July 24 [Sat], 2010, 2:21
「……別れてほしいの」
「……へ?」
「……雪って昔から鈍感で危機感皆無よね……、そこが人を惹き付ける原因なんだろうけど。……さよなら」

最後まで目線を合わす事なく、由里子は俺の前から去って行った。残された俺はというと、突然の出来事に頭がついてゆけず、ぽかんと間抜け面のまま固まるしかなかった。

「……俺、何かしたっけ……?」

否、三年も付き合ってナニもしなかったのが原因かもしれない。お互い社会人だから会う回数は限られていたし、一緒にいられるだけで楽しかった。


「……いや、明らかにそれが原因でしょ。三年も付き合っててナニもないなんて……由里子さんかわいそー」
「……やかましい……!」

相談したら後輩二人に一笑された。何故だ。
「あのねぇ、先輩。あなた達おいくつですかって話ですよ」
「……29だけど?」
「三十路前だってのに、そんな中学生みたいなお付き合いで満足できる方がおかしいッスよ」
「……三十路前の女となると、結婚とか色々ギリギリですからねぇ……」
「うぅ……!」

そうだったのか……すまん、由里子。俺全然気づいてやれなかったんだな。

「……これで先輩は晴れてフリーってやつッスか」
「うぅ……晴れてとか言うな……由里子ぉーカムバァック〜!」
「……先輩、見苦しいッス」
「やかましい! 好きなんだからしょうがねぇだろ―!」

うわーんと年甲斐もなく机に突っ伏す。きっと慰めを込めた辛辣な言葉を投げ掛けてくるだろうと身構えたのだが、言葉はなく、どこか冷たく刺々しい空気が漂いはじめていた。

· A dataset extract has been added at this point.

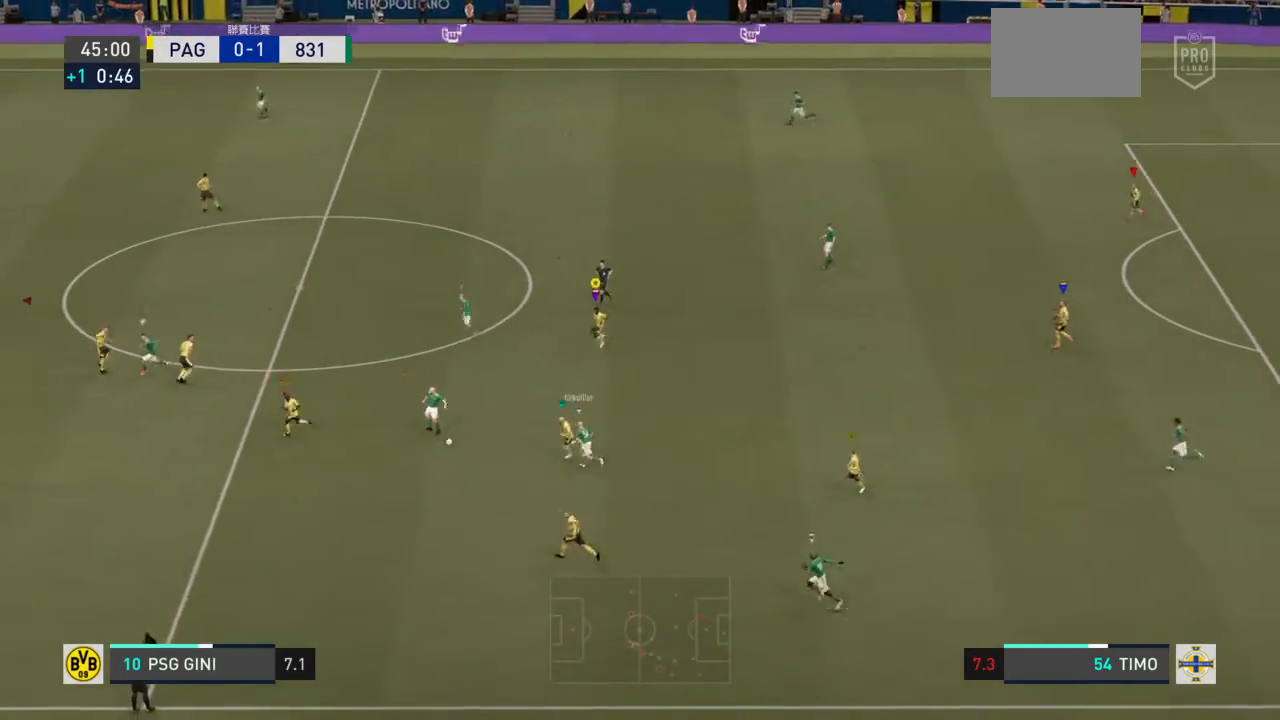
Gameplay with a controller (PlayStation layout); each line is a JSON object with the inputs held at the frame after it. "events" lists button and stick changes between this image and that frame as [ms after this image, input, new state], when the widget could be followed in between. Not read: L3 R3.
{"buttons": ["L2"], "left_stick": "left", "right_stick": "center", "events": []}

「……やっぱ、振られたぐらいじゃ『さよなら』できない、か」
「……は?」

突っ伏していた顔を上げ、二人を見上げる。どっちだ、今わけのわからん事を言ったのは。

「今日は呑みましょ、先輩」
「……付き合いますよ、とことん」

しかし二人ともニコニコしたままで、『犯人』はわからなかった。

「おぅ、とことん付き合いやがれ!」

俺の言葉に二人はにやっと笑った。
この時の俺は何一つ気づいていなかった。
『さよなら』とはどういう意味をなし、由里子の言葉が小さな小さなシグナルを発していた事に。

「由里子ぉ……」

目の前しか見えないこんな俺が、少し先の落とし穴に気づけるわけがなかった。